Mit dieser Denkrichtung verbunden stellt sich die Frage, wie unser retrospektives Erleben und Erinnern unser prospektives Nachdenken bestimmt. Diese Frage lässt sich konkretisieren hin zu folgenden Teilfragen: Wie kommt es eigentlich, dass wir bestimmte Normalerwartungen haben und uns von dorther bestimmte Zukünfte wünschen? Welche Erfahrungen, Überzeugungen sind uns wichtig, was wollen wir unbedingt bewahren, wovor haben wir Angst, was wünschen wir uns? Was heißt das für die Frage, wie wir Kirche sein wollen, wie wir religiöse Bildung ausgestalten und darin mitarbeiten wollen? Und wer ist eigentlich „wir“? 

Gegenwartsdiagnosen und Zukunftsprognosen sind auch Ergebnis dessen, wer den Fokus einstellt und welcher Fokus „eingestellt“ oder „scharfgestellt“ wird. Und dieser Fokus kann geändert werden – und muss sich auch ändern. Beim Nachdenken über religiöse Bildung müssen stärker noch die derzeitigen Lernausgangslagen in den Blick genommen werden – und dass nicht nur im Religionsunterricht, sondern ebenso im Blick auf Kita-Kinder, Mitarbeitende in der Diakonie sowie andere Zielgruppen. Wir erleben einen rasanten Wandel durch Globalisierung9  und Migration.10  Der Mikrozensus 2024 gibt an, dass 41 Prozent der Schüler*innen eine Zuwanderungsgeschichte haben.11  Angesichts dieser Zahlen ist religionspädagogisch eine Repräsentationslücke festzustellen, die dazu führt, dass die tatsächlichen Lernausgangslagen noch zu wenig im Blick sind. Mit Globalisierung und Migration geht ein Anstieg religiös-weltanschaulicher-konfessioneller Heterogenität einher. Hinzu kommen die massiven Veränderungen durch die Digitalisierung, die auch die globale Perspektive verstärkt. Und nicht zuletzt: Das Aufwachsen von heute 16-Jährigen ist seit ihrer Geburt im Jahr der Finanzkrise 2009 bestimmt von Krisenerfahrungen, die Gewissheiten wie Demokratisierung, soziale Mobilität, Friedenssicherung, Gerechtigkeit und Wohlstand für alle längst in Frage stellen bzw. zunehmend als unerreichbar erscheinen lassen. 

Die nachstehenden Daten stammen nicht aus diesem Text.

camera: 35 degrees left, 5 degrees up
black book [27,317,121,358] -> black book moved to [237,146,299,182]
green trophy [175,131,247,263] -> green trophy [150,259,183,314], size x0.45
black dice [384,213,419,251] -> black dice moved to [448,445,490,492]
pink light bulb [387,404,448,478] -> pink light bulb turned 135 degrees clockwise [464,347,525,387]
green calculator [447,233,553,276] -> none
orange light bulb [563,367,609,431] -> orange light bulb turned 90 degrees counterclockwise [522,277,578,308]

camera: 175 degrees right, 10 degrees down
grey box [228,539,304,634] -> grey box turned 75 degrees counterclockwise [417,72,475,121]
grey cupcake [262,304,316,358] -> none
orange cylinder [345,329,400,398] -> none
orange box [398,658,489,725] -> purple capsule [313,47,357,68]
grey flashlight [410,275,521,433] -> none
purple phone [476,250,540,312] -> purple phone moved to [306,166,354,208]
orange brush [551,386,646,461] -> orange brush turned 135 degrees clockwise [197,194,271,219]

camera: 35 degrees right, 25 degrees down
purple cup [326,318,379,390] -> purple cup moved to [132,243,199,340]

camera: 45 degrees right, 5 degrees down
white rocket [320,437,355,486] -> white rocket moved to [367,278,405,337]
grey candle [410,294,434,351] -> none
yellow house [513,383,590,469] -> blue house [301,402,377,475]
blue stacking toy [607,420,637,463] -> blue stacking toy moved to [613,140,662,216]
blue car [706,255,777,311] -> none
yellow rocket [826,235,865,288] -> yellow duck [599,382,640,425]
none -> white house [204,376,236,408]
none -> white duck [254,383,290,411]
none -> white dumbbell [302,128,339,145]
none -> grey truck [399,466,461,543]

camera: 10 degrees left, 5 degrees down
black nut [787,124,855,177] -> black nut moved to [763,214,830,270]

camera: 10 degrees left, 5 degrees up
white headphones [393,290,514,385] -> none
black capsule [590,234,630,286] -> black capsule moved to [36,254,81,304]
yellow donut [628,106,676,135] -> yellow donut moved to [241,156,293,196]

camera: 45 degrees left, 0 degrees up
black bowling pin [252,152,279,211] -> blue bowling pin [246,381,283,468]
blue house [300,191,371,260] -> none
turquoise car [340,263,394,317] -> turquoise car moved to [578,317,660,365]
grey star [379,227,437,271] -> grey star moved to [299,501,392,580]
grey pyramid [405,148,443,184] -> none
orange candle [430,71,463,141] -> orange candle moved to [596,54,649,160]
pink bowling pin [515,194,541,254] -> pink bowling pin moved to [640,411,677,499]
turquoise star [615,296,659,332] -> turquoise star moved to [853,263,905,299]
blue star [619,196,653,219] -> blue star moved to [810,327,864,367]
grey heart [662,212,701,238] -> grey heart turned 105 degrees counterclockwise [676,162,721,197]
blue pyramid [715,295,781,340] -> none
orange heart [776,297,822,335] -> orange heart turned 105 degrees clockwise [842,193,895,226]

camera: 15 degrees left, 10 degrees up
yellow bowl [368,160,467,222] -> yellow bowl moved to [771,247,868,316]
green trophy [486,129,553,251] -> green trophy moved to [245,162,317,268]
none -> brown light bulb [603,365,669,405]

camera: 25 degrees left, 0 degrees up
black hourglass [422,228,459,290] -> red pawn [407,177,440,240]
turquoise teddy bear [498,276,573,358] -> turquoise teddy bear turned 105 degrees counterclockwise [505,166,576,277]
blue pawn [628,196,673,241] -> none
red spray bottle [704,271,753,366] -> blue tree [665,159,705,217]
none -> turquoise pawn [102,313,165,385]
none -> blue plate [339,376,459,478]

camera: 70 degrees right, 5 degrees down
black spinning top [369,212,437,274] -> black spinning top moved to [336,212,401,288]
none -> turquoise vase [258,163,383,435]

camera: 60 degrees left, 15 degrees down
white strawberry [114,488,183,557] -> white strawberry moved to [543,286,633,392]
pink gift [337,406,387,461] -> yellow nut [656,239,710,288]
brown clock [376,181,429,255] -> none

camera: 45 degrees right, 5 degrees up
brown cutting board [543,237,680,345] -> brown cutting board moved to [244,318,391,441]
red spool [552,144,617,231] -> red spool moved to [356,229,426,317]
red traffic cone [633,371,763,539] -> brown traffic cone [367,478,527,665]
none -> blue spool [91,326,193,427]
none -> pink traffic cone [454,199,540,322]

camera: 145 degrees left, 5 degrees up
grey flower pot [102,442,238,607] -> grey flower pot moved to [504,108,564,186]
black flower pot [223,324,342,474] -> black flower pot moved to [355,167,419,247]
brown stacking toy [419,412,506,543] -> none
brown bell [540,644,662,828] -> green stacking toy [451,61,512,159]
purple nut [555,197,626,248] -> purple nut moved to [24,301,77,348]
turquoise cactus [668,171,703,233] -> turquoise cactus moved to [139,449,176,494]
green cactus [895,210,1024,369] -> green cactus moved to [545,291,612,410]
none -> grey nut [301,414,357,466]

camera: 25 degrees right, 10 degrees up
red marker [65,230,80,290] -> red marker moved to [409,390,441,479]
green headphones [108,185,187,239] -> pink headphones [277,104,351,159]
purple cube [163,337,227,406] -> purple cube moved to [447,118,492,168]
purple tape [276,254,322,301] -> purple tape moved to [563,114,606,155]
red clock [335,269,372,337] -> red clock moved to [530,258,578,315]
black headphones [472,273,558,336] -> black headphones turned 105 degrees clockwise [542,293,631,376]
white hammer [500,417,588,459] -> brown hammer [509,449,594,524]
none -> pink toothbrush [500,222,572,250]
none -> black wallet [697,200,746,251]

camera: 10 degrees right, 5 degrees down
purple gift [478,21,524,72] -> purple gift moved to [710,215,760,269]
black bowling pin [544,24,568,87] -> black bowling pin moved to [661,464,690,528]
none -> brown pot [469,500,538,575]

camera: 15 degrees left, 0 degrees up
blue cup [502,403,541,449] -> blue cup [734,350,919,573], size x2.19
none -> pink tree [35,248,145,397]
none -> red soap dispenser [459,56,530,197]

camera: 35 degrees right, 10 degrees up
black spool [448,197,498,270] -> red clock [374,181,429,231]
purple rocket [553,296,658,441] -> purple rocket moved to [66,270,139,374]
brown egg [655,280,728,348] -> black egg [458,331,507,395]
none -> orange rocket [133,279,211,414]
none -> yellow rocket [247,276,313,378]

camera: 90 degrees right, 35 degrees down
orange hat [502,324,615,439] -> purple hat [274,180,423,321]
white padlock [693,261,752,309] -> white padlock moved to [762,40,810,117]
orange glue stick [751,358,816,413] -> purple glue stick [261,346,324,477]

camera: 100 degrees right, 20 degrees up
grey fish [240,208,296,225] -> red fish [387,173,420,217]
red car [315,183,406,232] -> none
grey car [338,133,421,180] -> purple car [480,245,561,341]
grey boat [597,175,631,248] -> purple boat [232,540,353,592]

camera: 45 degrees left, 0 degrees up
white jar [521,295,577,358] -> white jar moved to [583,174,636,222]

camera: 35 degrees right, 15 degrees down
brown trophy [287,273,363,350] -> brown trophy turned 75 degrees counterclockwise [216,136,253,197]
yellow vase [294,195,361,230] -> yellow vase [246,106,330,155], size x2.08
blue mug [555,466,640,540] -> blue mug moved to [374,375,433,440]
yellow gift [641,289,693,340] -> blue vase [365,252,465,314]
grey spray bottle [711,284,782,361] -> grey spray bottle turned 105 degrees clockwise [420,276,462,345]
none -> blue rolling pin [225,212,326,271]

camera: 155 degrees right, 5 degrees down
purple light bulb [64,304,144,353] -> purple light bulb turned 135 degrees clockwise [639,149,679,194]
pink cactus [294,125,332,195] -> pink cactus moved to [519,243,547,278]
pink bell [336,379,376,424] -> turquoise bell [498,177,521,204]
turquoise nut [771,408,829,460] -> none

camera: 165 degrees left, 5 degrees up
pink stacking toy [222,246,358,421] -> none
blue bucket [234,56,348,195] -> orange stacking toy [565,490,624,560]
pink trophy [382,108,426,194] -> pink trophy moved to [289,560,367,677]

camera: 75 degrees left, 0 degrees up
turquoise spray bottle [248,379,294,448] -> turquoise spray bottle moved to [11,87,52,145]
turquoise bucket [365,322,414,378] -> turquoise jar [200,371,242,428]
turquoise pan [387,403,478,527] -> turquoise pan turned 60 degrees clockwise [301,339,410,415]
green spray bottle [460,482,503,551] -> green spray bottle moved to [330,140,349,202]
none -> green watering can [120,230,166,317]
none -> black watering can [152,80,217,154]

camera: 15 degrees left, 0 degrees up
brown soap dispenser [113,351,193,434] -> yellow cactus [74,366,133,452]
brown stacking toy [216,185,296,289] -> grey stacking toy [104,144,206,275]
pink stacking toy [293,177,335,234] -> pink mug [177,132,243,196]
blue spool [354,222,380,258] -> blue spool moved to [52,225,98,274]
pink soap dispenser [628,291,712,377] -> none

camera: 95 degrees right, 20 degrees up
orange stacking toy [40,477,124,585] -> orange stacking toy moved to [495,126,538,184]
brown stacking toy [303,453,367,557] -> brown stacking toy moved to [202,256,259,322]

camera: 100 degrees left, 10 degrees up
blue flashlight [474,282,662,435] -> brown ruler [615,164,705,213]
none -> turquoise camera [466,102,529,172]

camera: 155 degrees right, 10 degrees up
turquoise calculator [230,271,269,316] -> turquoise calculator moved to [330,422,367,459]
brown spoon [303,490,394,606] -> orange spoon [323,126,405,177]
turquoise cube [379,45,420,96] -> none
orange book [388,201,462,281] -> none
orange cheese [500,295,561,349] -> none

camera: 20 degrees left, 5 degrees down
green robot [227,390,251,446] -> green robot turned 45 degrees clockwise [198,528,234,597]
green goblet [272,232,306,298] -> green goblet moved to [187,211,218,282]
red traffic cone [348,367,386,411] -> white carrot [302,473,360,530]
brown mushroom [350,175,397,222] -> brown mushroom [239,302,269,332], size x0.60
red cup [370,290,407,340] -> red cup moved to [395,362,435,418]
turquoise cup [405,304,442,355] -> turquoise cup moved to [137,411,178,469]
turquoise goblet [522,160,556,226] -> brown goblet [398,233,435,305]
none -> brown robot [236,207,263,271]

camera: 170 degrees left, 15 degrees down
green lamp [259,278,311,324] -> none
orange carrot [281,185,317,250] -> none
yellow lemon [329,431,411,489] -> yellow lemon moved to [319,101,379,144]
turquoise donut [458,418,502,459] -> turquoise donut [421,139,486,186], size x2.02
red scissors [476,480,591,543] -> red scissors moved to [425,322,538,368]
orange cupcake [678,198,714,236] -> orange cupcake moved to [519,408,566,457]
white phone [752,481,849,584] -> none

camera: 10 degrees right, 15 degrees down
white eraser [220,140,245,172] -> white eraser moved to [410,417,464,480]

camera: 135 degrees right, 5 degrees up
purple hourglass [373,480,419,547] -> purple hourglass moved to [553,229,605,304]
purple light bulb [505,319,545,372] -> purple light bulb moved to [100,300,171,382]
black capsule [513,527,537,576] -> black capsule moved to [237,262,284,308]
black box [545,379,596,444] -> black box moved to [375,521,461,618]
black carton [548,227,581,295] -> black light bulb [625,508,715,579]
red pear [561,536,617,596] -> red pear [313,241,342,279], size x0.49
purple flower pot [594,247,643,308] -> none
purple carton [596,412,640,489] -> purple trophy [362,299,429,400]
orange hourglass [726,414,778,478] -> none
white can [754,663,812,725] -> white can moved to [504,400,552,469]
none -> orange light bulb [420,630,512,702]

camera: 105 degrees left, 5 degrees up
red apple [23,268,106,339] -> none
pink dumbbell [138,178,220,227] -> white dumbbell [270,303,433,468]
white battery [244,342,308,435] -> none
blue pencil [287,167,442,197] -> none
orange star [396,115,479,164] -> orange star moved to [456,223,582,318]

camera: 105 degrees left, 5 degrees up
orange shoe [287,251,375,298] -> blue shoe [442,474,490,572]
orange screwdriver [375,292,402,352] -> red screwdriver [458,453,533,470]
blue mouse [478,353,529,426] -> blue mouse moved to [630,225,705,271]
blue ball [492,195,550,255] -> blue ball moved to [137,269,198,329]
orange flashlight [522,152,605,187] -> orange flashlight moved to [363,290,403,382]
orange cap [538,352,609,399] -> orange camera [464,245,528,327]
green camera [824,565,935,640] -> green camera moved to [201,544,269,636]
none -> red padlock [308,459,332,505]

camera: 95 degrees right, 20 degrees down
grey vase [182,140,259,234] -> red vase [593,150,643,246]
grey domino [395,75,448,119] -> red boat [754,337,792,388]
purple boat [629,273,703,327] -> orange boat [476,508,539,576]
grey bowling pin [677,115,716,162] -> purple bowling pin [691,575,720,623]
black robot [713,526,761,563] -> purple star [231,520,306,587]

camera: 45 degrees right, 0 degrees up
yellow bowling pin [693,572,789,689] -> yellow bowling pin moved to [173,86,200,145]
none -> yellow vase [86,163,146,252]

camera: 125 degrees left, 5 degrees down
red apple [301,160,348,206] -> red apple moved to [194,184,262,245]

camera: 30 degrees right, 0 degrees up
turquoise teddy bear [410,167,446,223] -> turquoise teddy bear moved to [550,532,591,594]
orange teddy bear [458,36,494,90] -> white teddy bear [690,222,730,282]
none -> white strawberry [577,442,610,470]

Ich plädiere dafür, dass wir uns bei unseren handlungsorientierten Überlegungen sowie bei der Qualifizierung von religionspädagogischen professionals angesichts der starken Wandlungstendenzen stärker unserer eigenen Prägungen bewusst werden, den Fokus wechseln und losgelöst von der Retrospektive überlegen: Wie würden wir religiöse Bildung denken, wenn alles möglich wäre?

Denkanstoß III: 
Zur Situation der wissenschaftlichen Religionspädagogik 

Die kurz angerissenen Veränderungen spiegeln sich auch in der Entwicklung der Disziplin wider, die immer mehr Wissen kumuliert und sich in immer mehr Richtungen vernetzt: in Richtung Bildungs- und Sozialwissenschaften sowie in interreligiöser Perspektive. Das zeigt sich im Stellenwert der Empirie, die methodisch immer reflektierter erfolgt, in einer Vielzahl von neu bearbeiteten Themen12 und in immer üblicher werdenden konfessions- wie religionsübergreifenden Kooperationen.13  

Dieser erfreuliche Trend bringt jedoch auch Herausforderungen mit sich. Zum einen die Frage, mit wem 
wir „gut“ kooperieren können, wer mit der Religionspädagogik kooperieren will und was es dazu an Rahmenbedingungen braucht. Meines Erachtens haben wir es nur bedingt in unserer Hand, ob die verschiedenen Bezugswissenschaften Interesse an einer wechselseitigen Erschließung haben. Z.B. liegen im Blick auf das Alternativfach „Ethik“/„Philosophie“ bzw. „Werte und Normen“ noch erhebliche unausgeschöpfte Potenziale, jedoch wird die Religionspädagogik nur zum Teil als relevante Kooperationspartnerin erlebt. Ein Grund dafür kann sein, dass sowohl die Bildungswissenschaften als auch die lange Zeit unter der Ersatzfach-Logik wahrgenommene Philosophiedidaktik sich eher von Abgrenzungsbestrebungen leiten lassen bzw. die Religionspädagogik als positionelles Fach auch mit Vorurteilen wahrgenommen wird. 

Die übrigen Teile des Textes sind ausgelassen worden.